According to the Howey test, the NFTs fall in the category of securities because Flyfish’s activities were categorized as investment contracts, as per the SEC’s filing. This classification is important because it means that Flyfish’s offering should have been filed with the SEC or exempted from doing so, which was not the case.

SEC Demands Flyfish to Remove NFT Links from Website

In the settlement, Flyfish will refrain from the prohibited activities implemented by the cease-and-desist order and will be required to pay a $750,000 civil penalty. The penalty will be paid in installments: $350,000 14 days from the date of the order, $200,000 on or before December 31, 2024, and the remaining $200,000 within 12 months from the date the order was placed.

Moreover, Flyfish must take several actions to satisfy the SEC’s demands in addition to the financial penalty. These measures include canceling all NFTs in its ownership within 10 days, posting a notice of the SEC order on its website’s homepage and social media pages, and excluding any links to crypto asset trading platforms. The company will also publicly inform secondary market trading platforms not to accept royalties from Flyfish NFTs.

Although the company has not responded to or even acknowledged the accusations of the SEC, this development is one of the first times that companies have addressed the issue of failing to register cryptocurrency offerings. The case also illustrates the ongoing focus of regulators on crypto-related businesses. It underscores the need for businesses to navigate securities laws as the crypto asset market expands. In the same way, similar regulation might play a role in the market as it continues to evolve towards the mature market stage.

Page-level text extractions:
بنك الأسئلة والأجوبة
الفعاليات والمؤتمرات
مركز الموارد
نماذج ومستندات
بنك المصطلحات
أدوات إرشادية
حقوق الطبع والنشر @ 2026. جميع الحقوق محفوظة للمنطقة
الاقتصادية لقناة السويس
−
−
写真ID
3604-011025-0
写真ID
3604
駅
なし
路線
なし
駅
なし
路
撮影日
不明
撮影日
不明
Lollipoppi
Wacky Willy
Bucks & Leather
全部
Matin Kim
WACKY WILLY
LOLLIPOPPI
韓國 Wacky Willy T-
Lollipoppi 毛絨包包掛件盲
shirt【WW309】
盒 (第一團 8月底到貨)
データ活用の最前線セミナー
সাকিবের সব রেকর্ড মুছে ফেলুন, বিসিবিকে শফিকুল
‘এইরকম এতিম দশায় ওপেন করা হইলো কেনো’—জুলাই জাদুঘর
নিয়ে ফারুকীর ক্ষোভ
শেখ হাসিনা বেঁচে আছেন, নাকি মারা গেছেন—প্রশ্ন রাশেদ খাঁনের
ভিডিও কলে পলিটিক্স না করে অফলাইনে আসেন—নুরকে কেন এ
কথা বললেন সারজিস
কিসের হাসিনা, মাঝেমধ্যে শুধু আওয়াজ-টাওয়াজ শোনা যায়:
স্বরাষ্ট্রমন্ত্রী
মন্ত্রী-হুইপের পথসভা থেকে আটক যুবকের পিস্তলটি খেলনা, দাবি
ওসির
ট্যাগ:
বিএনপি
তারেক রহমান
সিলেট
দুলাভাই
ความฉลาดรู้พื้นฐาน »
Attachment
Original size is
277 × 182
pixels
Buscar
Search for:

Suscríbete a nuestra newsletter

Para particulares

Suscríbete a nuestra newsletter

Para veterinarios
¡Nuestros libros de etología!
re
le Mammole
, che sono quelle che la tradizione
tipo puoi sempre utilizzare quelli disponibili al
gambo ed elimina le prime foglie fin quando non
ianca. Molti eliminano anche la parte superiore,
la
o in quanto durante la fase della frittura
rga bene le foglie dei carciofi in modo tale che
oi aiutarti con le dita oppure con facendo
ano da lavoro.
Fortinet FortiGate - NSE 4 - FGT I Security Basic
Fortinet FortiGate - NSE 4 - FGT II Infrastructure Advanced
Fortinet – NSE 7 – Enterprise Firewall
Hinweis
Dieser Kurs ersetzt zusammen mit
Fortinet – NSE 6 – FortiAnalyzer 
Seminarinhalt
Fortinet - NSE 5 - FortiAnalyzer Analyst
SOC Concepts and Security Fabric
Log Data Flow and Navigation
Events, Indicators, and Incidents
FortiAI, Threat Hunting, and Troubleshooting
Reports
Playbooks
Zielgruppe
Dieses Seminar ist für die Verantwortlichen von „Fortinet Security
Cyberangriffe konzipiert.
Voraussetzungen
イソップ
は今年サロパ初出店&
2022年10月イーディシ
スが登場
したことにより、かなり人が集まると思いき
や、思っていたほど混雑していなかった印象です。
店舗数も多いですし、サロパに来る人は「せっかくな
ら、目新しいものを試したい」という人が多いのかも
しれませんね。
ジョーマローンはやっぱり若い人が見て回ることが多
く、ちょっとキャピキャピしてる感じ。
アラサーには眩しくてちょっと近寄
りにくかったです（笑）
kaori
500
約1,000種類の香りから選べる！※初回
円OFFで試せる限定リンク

**TASK 1**
Please reproduce the part of the Flyfish article that starts at the words "SEC Demands Flyfish" and ends after "order was placed.", updating "settlement" to "agreement".
**TASK 2**
Decide whether each statement below agrees with the Flyfish article, answering yes or no and quoting the deciding words. (a) Flyfish must pay the first installment of $350,000 within 14 days of the order. (b) The company has publicly acknowledged the SEC's accusations. (c) Flyfish must cancel all NFTs in its ownership within 30 days.
**TASK 3**
List every action the Flyfish article says Flyfish must take in addition to the financial penalty.

**WRITTEN ANSWER 1**
SEC Demands Flyfish to Remove NFT Links from Website

In the agreement, Flyfish will refrain from the prohibited activities implemented by the cease-and-desist order and will be required to pay a $750,000 civil penalty. The penalty will be paid in installments: $350,000 14 days from the date of the order, $200,000 on or before December 31, 2024, and the remaining $200,000 within 12 months from the date the order was placed.

**WRITTEN ANSWER 2**
(a) Yes: "$350,000 14 days from the date of the order"
(b) No: "the company has not responded to or even acknowledged the accusations of the SEC"
(c) No: "canceling all NFTs in its ownership within 10 days"

**WRITTEN ANSWER 3**
- Cancel all NFTs in its ownership within 10 days
- Post a notice of the SEC order on its website's homepage and social media pages
- Exclude any links to crypto asset trading platforms
- Publicly inform secondary market trading platforms not to accept royalties from Flyfish NFTs